# Uso del Alemán formal.



## Cheap Whiskey

Quería saber si se utiliza frecuentemente el Alemán formal o pasa como con el Español donde al menos en España la mayoría de las veces se limita al ámbito profesional.

En el trato con un desconocido de edad similar con el que entablas conversación en el parque, ¿cuál sería la más apropiada a utilizar?

Wie heißt du?

Wie heißen sie?

¡Y otra cosa!

A la hora de presentarme, si digo por ejemplo 'Ich heiße Cheap Whiskey' sería la forma informal ¿cierto? Siendo 'Ich bin Cheap Whiskey' la formal.

¿Ocure esto también ocurre con las profesiones? De forma que hayan dos maneras de decir 'Soy mecánico' por ejemplo, ¿una formal y otra informal?

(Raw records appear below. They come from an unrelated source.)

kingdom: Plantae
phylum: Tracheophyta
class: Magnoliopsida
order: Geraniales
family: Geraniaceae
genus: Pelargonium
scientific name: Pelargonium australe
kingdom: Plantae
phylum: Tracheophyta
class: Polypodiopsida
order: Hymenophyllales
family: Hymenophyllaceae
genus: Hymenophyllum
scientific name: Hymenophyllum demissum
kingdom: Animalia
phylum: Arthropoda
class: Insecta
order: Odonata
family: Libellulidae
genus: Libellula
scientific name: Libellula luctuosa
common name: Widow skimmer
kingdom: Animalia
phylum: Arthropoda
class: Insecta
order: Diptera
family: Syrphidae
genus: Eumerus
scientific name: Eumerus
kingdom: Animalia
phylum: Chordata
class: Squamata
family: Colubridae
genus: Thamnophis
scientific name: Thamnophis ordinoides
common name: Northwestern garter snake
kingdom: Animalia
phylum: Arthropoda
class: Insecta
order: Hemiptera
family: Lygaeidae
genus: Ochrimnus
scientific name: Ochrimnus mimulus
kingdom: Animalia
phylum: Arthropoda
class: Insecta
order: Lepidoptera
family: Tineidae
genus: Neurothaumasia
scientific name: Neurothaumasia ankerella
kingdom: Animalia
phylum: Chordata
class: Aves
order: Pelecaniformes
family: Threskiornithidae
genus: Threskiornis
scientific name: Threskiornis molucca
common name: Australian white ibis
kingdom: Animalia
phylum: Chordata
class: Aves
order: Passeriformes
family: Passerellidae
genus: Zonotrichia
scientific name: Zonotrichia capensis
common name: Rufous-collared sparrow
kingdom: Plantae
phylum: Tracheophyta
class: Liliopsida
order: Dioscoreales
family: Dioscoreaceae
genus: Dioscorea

Como veis estoy bastante liado y no paran de surgirme dudas, ya que he empezado a estudiar esta bella lengua hace poco. ¡Muchas gracias!


----------



## ErOtto

Cheap Whiskey said:


> En el trato con un desconocido de edad similar con el que entablas conversación en el parque, ¿cuál sería la más apropiada a utilizar?
> 
> Wie heißt du?
> Wie heißen sie?


 



Cheap Whiskey said:


> A la hora de presentarme, si digo por ejemplo 'Ich heiße Cheap Whiskey' sería la forma informal ¿cierto?
> 
> Siendo 'Ich bin Cheap Whiskey' la formal.


 
No, sería la forma de decirlo. 
Si dices "ich bin (ein) Cheap Whiskey" estás diciendo que eres un güiski barato, un garrafón. 



Cheap Whiskey said:


> ¿Ocure esto también ocurre con las profesiones? De forma que hayan dos maneras de decir 'Soy mecánico' por ejemplo, ¿una formal y otra informal?


 
No, no las hay. En este caso es cuando se usa *ich bin*. 
Ich bin Mechaniker, Arzt, etc... equivale a soy mecánico, médico, etc... *de profesión*. 

Saludos
Er


----------



## jordi picarol

En el trato con un desconocido de edad similar con el que entablas conversación en el parque, ¿cuál sería la más apropiada a utilizar?

Wie heißt du?
Wie heißen sie?  (?) ¿No será "Sie". con "S" ?
----
Se nos va a liar el *Whiskey DyK*
*----*
*Saludos*
*Jordi*


----------



## baufred

jordi picarol said:


> Wie heißen sie?  (?) ¿No será "Sie". con "S"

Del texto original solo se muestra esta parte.